Allein die breite rechtswissenschaftliche Diskussion des Themas hätte die Notwendigkeit begründet, dass sich der BGH mit § 8 TMG befasst, zumal er nicht nur über Unterlassungs-, sondern auch über Schadensersatz- und Kostenerstattungsansprüche zu befinden hatte.

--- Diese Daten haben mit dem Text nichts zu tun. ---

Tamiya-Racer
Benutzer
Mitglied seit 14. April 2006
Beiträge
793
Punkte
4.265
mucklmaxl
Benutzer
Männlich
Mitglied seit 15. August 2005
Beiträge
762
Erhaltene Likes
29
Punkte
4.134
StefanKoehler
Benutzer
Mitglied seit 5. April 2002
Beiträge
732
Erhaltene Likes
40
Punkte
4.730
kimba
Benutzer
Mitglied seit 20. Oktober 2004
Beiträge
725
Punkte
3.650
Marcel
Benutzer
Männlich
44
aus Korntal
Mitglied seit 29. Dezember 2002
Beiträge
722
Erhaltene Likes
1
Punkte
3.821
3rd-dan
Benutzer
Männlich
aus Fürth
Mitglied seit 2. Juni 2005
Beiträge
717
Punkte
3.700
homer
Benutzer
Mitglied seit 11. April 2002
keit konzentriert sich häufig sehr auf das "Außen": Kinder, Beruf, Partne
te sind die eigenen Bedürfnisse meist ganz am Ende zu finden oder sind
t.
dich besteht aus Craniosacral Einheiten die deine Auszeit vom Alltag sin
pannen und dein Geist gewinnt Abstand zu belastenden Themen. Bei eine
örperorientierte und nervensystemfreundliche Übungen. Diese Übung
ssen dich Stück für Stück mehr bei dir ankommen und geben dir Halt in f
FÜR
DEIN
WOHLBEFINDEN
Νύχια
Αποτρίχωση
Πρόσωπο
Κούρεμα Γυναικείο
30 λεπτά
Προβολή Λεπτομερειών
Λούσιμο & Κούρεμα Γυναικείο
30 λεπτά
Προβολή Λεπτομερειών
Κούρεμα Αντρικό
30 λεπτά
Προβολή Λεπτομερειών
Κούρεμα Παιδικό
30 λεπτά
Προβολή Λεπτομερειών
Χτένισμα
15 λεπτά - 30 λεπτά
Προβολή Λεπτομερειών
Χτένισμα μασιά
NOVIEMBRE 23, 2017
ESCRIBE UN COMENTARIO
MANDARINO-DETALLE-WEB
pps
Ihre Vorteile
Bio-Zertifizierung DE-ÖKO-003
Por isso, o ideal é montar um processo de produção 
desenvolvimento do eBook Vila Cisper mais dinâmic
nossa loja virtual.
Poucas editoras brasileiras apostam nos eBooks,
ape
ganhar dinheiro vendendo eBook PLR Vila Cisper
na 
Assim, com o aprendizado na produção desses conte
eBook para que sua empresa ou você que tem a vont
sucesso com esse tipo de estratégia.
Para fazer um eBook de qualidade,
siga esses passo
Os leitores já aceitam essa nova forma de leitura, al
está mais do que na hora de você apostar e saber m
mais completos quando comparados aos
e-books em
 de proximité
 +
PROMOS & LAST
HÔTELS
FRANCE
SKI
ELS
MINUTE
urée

Man könnte nunmehr allenfalls noch in Erwägung ziehen, eine Anwendung von § 8 TMG deshalb abzulehnen, weil der Betreiber eines privaten WLANs nur wegen des Missbrauchs seines Internetzugangs zu einer Art unfreiwilligem Access-Provider wird. Aber auch insoweit wird in der Literatur eine Anwendung von § 8 TMG befürwortet. Es wäre angesichts von Sinn und Zweck der Haftungsprivilegierung auch nur schwer nachvollziehbar, wenn man den Betreiber eines unbewusst ungeschützten WLANs schlechter stellen würde als denjenigen, der an einem so genannten Hotspot in Flughäfen, Hotels, o.ä. bewusst ein offenes WLAN unterhält. …

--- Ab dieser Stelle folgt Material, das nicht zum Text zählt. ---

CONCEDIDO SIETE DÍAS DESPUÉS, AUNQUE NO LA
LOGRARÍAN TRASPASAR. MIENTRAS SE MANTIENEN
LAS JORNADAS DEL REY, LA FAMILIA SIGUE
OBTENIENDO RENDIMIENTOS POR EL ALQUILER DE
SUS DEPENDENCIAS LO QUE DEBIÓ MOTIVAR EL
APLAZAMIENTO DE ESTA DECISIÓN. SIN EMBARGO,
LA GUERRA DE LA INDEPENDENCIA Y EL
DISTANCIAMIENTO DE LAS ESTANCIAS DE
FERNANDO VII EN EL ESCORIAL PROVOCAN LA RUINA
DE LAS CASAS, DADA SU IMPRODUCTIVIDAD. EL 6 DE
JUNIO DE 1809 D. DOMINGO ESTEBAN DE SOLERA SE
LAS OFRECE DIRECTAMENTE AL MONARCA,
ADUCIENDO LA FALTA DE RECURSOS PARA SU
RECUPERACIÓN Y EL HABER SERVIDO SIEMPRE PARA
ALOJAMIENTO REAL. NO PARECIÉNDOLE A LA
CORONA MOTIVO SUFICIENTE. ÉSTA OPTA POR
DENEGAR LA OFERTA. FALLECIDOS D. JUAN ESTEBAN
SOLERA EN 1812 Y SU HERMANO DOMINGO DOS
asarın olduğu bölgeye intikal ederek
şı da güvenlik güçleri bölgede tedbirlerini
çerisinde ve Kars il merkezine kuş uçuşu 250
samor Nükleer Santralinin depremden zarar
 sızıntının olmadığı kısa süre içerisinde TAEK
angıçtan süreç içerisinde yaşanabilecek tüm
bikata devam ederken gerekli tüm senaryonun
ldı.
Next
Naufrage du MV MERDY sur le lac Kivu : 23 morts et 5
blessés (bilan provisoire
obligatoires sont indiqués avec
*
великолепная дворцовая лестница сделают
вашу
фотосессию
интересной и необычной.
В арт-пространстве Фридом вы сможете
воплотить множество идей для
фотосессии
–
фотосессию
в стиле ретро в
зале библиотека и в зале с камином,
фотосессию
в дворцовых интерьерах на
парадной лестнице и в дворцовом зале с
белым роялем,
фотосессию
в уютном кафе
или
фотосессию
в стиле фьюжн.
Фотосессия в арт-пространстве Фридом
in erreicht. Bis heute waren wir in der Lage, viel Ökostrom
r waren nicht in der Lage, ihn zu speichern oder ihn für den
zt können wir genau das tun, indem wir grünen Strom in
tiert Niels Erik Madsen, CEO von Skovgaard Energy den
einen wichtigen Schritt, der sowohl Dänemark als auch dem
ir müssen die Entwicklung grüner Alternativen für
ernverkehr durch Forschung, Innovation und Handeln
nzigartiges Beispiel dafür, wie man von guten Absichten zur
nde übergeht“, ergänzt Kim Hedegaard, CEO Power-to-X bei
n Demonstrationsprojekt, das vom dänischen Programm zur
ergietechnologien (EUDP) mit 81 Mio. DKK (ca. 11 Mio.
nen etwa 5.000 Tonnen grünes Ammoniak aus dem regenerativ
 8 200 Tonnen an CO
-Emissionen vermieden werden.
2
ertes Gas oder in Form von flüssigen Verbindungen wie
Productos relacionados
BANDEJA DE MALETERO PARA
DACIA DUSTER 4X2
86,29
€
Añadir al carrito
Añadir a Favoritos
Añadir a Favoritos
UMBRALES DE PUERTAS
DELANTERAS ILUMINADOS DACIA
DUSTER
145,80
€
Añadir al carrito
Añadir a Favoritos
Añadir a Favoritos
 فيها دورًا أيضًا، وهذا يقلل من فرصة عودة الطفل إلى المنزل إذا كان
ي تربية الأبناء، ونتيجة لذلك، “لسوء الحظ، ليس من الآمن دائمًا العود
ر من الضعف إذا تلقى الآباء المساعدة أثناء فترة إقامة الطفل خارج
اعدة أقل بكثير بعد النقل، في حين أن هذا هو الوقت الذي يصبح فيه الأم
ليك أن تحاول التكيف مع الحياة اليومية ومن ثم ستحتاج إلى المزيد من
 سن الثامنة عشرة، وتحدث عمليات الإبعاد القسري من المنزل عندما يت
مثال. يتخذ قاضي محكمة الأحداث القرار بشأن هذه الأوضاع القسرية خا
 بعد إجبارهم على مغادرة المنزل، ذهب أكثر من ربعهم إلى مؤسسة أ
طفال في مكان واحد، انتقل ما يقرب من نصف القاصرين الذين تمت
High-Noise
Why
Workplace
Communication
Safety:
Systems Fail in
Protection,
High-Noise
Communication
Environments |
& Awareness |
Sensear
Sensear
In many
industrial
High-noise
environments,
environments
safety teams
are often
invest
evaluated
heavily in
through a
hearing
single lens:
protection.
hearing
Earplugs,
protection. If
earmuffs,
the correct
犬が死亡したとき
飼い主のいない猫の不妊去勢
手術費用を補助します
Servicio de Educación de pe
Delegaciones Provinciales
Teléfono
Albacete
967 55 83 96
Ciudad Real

Die Anwendung der Vorschrift von § 8 TMG auf den Sachverhalt, der dem Urteil „Sommer unseres Lebens“ zugrunde lag, hätte dazu geführt, dass der beklagte Betreiber des WLAN-Routers als für die Rechtsverletzung nicht verantwortlich zu betrachten wäre. Denn § 8 TMG enthält eine Haftungsfreistellung. Die Entscheidung des BGH hätte damit anders ausfallen müssen.